Large Vocabulary ASR Engine Julius
“Julius” is an open-source, high-performance, general-purpose large-vocabulary continuous speech recognition engine for the research and development of speech recognition systems. Continuous speech recognition of tens of thousands of words can be performed in real time on a small device. It is highly versatile and can be applied to a wide range of applications by recombining modules such as phonetic dictionaries, language models, and acoustic models. The functionality is provided in a library and can be embedded in applications.
Julius is a compact and versatile speech recognition engine that is used by many research institutes and companies worldwide. Since its release in 1996, it has had more than 410,000 downloads and nearly 6 million page views, making it the de facto standard for universities in Japan.
You can get full source code, pre-compiled binaries, dictation kit for Japanese, auto-segmentation (alignment) kit, grammar construction kit, and other related tools and documentations from its GitHub site.

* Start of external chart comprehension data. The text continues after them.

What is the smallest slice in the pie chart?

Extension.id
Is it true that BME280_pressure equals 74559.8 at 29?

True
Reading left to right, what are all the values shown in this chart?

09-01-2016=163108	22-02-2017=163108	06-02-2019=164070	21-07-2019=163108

MMDAgent-EX: an Open Dialogue Agent Platform
MMDAgent-EX is a mobile dialogue agent application. It can play any MMDAgent dialogue content on any device on Windows, MacOS, Linux, as well as iOS and Android. This app is upwardly compatible with MMDAgent and includes various enhancements such as log data collection, content protection, and support for PMX models, as well as a mechanism for distributing interactive content over the web. A beta version was created and released in 2019 for the study of voice interactive interactions in cloud environments, data collection, and creation of conversational agents.

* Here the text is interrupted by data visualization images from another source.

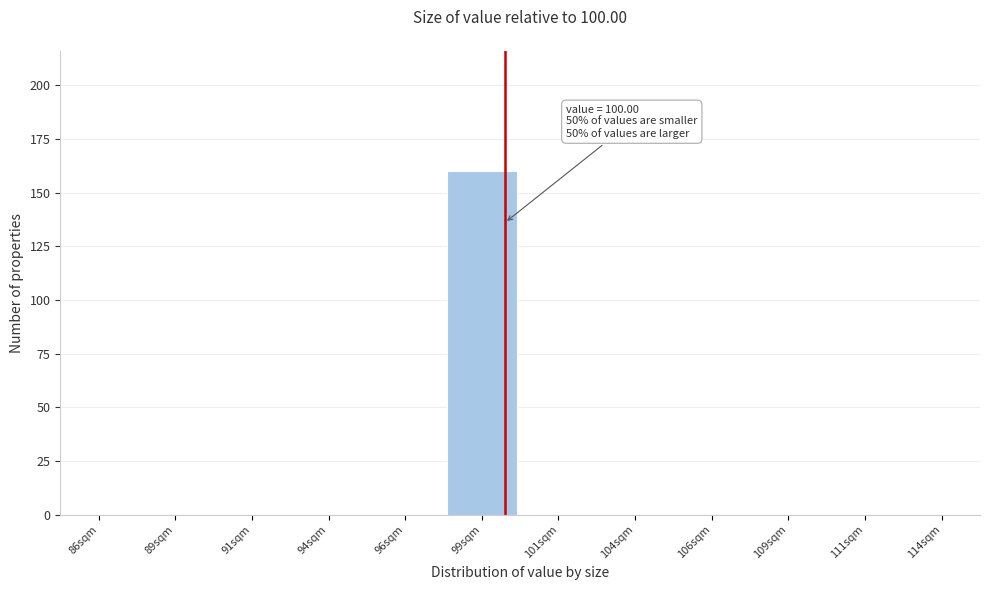

Reading left to right, extract all data points from this chart.

86sqm=0	89sqm=0	91sqm=0	94sqm=0	96sqm=0	99sqm=160	101sqm=0	104sqm=0	106sqm=0	109sqm=0	111sqm=0	114sqm=0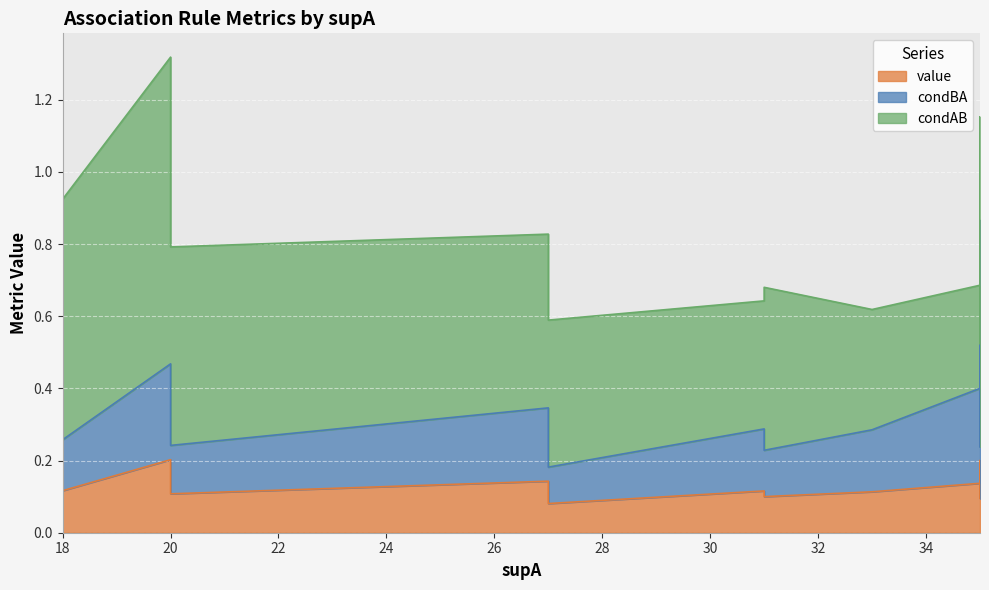

At which category is the sum across all series the highest?

20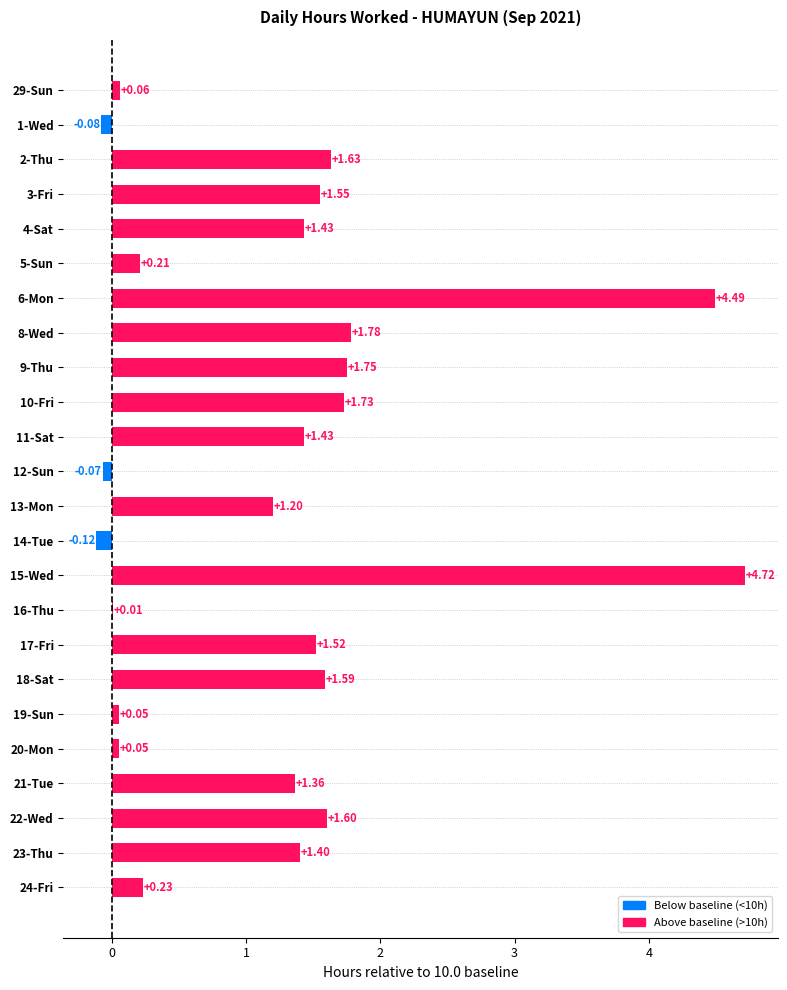

What is the sum of all values?

29.5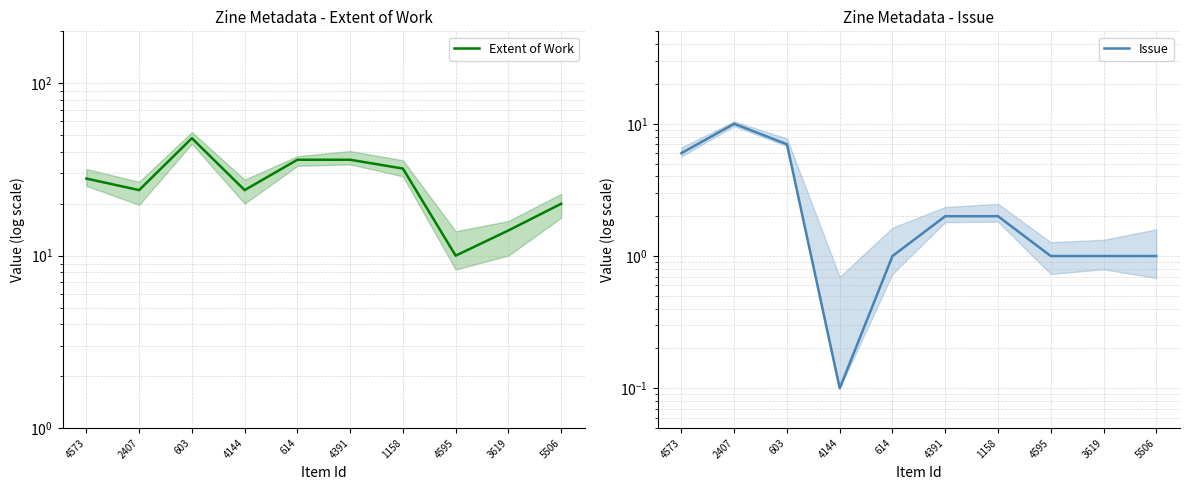

Is it true that Issue equals 6.0 at 4573?

True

MMDAgent: voice interation building toolkit
MMDAgent is a toolkit for building speech interaction and speech dialogue systems. It is highly integrated with speech recognition and speech synthesis technologies, enabling fast, lightweight conversations with CG agents. The 3D-CG rendering module is compatible with existing CG software (MikuMikuDance) and can be combined with interactive scripts to create expressive interactions.
It is open-source, including all modules from audio to rendering, and runs on Windows, MacOS, Linux and Android .It is easy to use with simple module integration via messages, and can be easily extended by adding plug-ins.
Since its presentation and release at CEATEC in 2011, it has been used by many researchers and general users, and has had a significant impact, including the launch of [CREST’s project] (http://www.udialogue.org/).
HELEN: dialogue builder and debugger for MMDAgent
HELEN is an extension package for the Atom editor to edit MMDAgent’s dialogue scenario files (fst files). It has the following three functions.
- Helping to edit FST files (displaying graphs of dialogue flows, automatic checking of recognition dictionaries, etc.)
- Real-time debugging of MMDAgent (real-time visualization of state transitions, sending arbitrary messages)
- Feedback by operation log (MMDAgent operation log → analysis → display feedback in dialogue scenario)
This software was developed and published in 2018 as a result of research by members of our laboratory. Available from GitHub site.